Time for the Midwest to Stop Exporting Capital to the Coasts

Time for the Midwest to Stop Exporting Capital to the Coasts

The Midwest is home to a third of the Fortune 500 companies. Twenty of the world’s top research universities are here. That’s more than any other region. We also produce a third of our nation’s research and development, new patents, and top talent. So what would happen if we stopped exporting capital from the Midwest to the coasts? What if University endowment funds and wealthy individuals from the Midwest placed more investment dollars in their backyard? This week’s article from the Brookings Institution provides valuable insight into this topic at the core of our strategy.

Tom Kilcoyne, General Partner

Source: Brookings | Re-Post Boomerang Ventures 7/16/19

Those working to accelerate economic growth in the Heartland must face some stark realities. The Great Lakes region continues to export wealth to coastal economies, even as investment leaders try to equalize growth between the coasts and the Heartland. The region sees only a tiny fraction of venture capital (VC) deals, despite producing one quarter to one-third of the nation’s research and development, new patents, and top talent. Great Lakes VC funds are currently seen as too small or too unknown for investors—at a time when VC is funding fewer firms with bigger exits.

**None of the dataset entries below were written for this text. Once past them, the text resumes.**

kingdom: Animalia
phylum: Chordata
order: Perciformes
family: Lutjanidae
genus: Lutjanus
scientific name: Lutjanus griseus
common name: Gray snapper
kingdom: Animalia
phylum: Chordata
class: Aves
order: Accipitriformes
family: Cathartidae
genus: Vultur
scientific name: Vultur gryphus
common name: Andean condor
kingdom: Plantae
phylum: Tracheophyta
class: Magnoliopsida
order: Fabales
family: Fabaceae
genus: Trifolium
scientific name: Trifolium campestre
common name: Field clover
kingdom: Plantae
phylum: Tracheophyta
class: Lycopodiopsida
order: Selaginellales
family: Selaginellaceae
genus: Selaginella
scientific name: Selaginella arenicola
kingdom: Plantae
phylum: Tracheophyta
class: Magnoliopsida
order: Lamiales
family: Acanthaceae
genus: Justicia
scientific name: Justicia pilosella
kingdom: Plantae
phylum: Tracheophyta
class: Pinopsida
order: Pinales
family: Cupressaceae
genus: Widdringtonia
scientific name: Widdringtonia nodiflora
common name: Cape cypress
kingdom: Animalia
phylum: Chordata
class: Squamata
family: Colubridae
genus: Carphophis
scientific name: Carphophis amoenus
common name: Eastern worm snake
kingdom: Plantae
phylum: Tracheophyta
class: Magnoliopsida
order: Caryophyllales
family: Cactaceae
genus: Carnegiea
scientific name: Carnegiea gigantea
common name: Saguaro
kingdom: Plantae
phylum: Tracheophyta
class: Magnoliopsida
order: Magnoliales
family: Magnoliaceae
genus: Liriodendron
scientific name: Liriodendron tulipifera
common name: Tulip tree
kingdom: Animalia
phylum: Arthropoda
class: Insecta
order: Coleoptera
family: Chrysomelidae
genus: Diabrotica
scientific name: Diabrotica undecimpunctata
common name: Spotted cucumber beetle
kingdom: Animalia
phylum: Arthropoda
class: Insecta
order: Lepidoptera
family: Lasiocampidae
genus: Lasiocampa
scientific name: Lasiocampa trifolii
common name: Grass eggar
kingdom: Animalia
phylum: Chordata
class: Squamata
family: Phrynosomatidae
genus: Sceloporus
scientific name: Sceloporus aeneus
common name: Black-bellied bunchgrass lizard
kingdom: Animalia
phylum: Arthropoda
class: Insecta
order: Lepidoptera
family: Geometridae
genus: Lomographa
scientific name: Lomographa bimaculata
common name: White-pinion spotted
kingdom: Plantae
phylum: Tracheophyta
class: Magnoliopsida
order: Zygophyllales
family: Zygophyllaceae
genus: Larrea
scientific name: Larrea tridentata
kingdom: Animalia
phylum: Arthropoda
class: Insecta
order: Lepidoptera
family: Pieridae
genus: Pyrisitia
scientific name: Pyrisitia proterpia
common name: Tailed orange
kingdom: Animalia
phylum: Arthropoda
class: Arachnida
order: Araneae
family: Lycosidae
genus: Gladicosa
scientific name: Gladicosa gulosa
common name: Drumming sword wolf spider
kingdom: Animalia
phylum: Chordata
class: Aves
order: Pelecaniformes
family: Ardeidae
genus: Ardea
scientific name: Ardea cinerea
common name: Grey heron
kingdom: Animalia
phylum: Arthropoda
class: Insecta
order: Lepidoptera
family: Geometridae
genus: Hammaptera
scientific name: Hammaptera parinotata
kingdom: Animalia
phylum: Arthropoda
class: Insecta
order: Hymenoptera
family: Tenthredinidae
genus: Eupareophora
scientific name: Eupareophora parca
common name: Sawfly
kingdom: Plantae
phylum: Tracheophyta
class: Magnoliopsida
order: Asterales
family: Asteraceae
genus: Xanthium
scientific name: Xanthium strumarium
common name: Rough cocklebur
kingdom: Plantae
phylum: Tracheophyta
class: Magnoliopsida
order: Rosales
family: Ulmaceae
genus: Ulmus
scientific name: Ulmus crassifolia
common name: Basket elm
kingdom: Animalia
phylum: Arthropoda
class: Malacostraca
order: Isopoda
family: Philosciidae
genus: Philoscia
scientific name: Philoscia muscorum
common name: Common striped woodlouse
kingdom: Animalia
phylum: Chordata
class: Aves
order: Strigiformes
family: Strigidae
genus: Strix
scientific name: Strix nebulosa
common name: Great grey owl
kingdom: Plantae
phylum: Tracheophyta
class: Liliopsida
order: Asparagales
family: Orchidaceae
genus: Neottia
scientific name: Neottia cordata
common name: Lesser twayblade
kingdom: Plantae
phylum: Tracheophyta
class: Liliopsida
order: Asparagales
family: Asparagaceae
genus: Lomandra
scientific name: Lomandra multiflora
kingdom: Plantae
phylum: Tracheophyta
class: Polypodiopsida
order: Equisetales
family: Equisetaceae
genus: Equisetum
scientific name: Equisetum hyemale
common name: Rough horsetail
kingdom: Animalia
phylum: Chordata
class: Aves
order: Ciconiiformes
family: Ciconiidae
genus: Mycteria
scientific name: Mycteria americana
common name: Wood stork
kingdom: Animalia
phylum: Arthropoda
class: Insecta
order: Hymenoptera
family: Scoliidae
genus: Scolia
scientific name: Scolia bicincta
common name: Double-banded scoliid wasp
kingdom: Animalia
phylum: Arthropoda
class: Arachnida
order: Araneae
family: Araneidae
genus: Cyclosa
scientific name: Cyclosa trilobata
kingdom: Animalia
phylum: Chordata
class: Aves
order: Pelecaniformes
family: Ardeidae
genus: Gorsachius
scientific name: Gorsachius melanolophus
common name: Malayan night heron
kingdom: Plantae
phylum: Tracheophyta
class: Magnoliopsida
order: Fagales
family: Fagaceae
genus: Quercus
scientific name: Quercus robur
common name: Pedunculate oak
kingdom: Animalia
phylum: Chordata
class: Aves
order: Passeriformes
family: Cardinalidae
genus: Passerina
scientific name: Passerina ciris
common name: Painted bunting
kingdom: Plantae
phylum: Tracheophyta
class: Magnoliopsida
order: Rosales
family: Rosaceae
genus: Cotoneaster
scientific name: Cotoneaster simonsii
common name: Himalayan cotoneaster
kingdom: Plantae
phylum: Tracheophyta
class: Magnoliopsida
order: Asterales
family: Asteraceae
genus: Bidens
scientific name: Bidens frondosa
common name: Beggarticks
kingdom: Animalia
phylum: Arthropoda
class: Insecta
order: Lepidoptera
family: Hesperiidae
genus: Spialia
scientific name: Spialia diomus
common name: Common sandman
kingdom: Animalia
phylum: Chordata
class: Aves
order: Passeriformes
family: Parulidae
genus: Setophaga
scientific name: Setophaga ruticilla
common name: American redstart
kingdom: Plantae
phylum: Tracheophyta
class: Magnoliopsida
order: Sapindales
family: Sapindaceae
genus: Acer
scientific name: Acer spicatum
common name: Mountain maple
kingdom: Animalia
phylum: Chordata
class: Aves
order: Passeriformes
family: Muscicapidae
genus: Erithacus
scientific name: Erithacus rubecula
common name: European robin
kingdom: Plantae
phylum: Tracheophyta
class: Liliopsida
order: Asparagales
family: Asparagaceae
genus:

Given all of that, here’s an approach policymakers and investors could try to stem the export of capital from the region: A regional venture capital fund-of-funds. A recent analysis sponsored by the Brookings Institution and the Chicago Council of Global Affairs, and conducted by a team of University of Michigan Executive MBA candidates, suggested such a remedy.

A regional fund-of-funds would be a vehicle for in-region and out-of-region investors who put their dollars to work with investments in venture capital firms. The regional fund would allocate investors’ money into a network of well-run state and local/regional VC funds, and co-invest with them in promising companies. Such a fund would facilitate much-needed growth in the size and scale of the venture capital network in the Great Lakes/Midwest—allowing it to be competitive in today’s larger and later rounds of funding. This, in turn, would help transform more of the region’s prodigious innovation into new businesses and jobs locally—realizing good returns for investors and fueling economic transformation of the “Rust Belt” economy.

Such a program is not new. In fact, Frank Samuel, the architect of Ohio’s “Third Frontier” state investment fund, first proposed a “Great Lakes” regional venture capital fund in a 2010 Brookings paper.


Many see the venture capital game as a flawed process that leaves entrepreneurs hostage to the ever-growing big-dollar whims of a handful of (largely white and male) coastal multi-millionaires or foreigner investors. While VC isn’t perfect, and it certainly has its share of representation problems, it has also been an essential generator of both innovation and economic opportunity for the United States. For example, in recent decades VC has generated more economic and employment growth in the U.S. than any other investment sector. Annually, venture investment makes up only 0.2% of GDP, but delivers an astonishing 21% of U.S. GDP in the form of VC-backed business revenues.[1]